> _PASAJE SELECCIONADO_:
════════════════════

12.000 libros, testigos del maestro, se reúnen en un espacio de la Biblioteca de la Universitat de Girona, donados por su hija Amalia

Jordi Cornudella explicaba que Joan Ferraté había contemplado la posibilidad de comprar una casa en el Maresme, cerca de la vivienda de su amigo, a fin de convertirla en el lugar donde instalar definitivamente una biblioteca de más de 12.000 volúmenes, "unos libros que arrastró a lo largo de los años en todas sus mudanzas". 

La fijación de Ferraté se debía al hecho incuestionable de que "la sabiduría reside en los libros" y que, como comentaba Cornudella, la experiencia vicaria que proporcionan se acerca mucho (hasta el punto de poder sustituirla) a la propia experiencia vital en su conjunto.

════════════════════

> _LÍNEAS RECOGIDAS_:
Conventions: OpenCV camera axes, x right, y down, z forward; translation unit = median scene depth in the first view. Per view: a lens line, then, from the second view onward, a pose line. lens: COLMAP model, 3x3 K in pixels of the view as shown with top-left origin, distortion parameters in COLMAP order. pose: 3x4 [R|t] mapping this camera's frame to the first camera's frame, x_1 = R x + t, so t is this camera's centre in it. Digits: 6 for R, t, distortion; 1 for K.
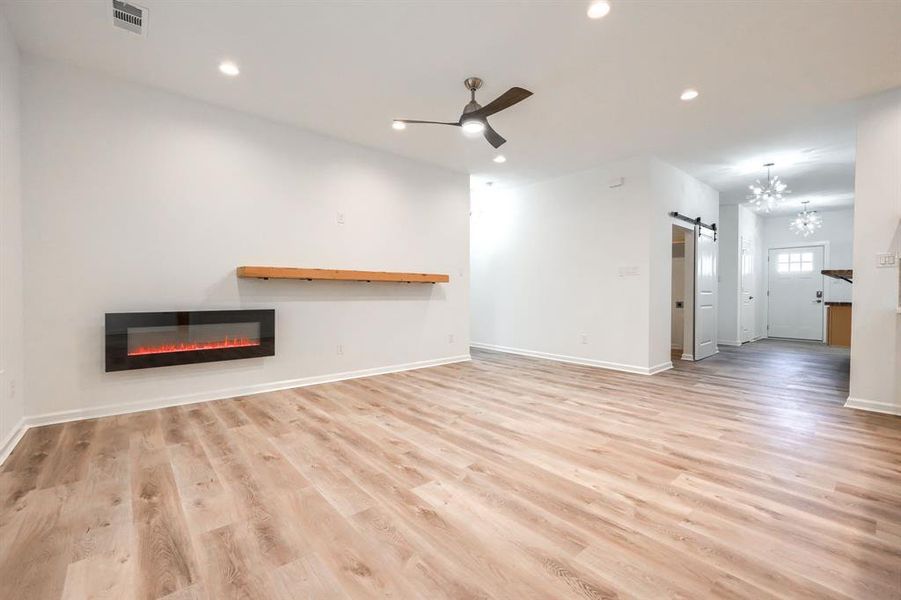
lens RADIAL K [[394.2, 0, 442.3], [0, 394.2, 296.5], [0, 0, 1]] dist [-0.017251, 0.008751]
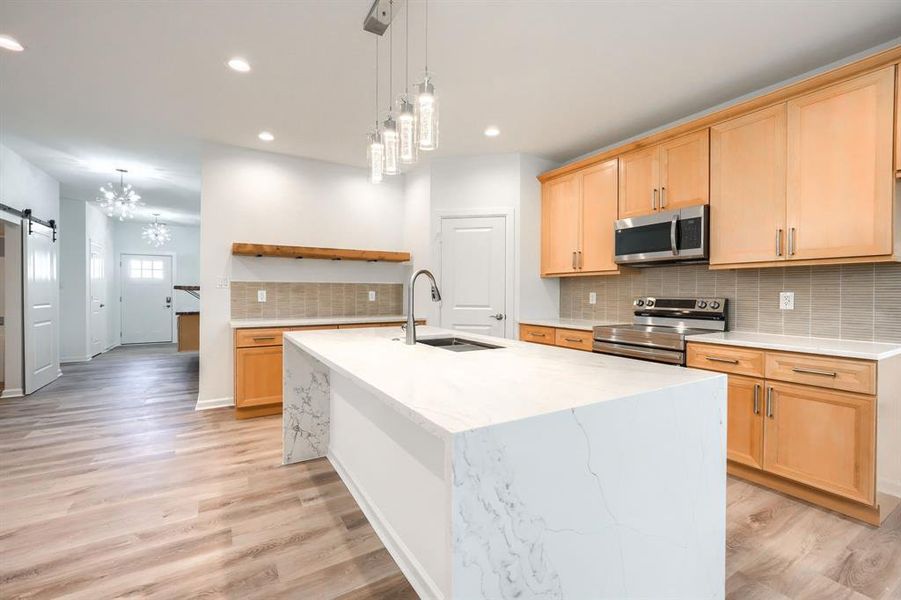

════════════════════

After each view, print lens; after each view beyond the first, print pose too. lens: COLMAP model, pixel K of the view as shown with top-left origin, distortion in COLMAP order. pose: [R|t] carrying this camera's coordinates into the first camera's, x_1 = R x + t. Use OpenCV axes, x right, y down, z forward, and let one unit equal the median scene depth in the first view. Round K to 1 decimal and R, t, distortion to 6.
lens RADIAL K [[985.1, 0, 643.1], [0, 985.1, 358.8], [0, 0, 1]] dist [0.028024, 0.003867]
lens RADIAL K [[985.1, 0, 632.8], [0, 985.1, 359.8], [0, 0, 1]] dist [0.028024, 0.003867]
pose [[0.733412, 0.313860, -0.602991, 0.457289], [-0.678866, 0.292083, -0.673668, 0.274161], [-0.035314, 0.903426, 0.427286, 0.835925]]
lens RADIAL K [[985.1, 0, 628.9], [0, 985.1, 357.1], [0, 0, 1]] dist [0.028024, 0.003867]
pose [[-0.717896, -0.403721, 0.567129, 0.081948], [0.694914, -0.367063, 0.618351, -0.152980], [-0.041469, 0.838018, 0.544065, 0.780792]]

════════════════════

Reproduce del pasaje seleccionado el fragmento que va desde "Jordi Cornudella explicaba que Joan" hasta "vital en su conjunto.", ambos incluidos.

Jordi Cornudella explicaba que Joan Ferraté había contemplado la posibilidad de comprar una casa en el Maresme, cerca de la vivienda de su amigo, a fin de convertirla en el lugar donde instalar definitivamente una biblioteca de más de 12.000 volúmenes, "unos libros que arrastró a lo largo de los años en todas sus mudanzas". 

La fijación de Ferraté se debía al hecho incuestionable de que "la sabiduría reside en los libros" y que, como comentaba Cornudella, la experiencia vicaria que proporcionan se acerca mucho (hasta el punto de poder sustituirla) a la propia experiencia vital en su conjunto.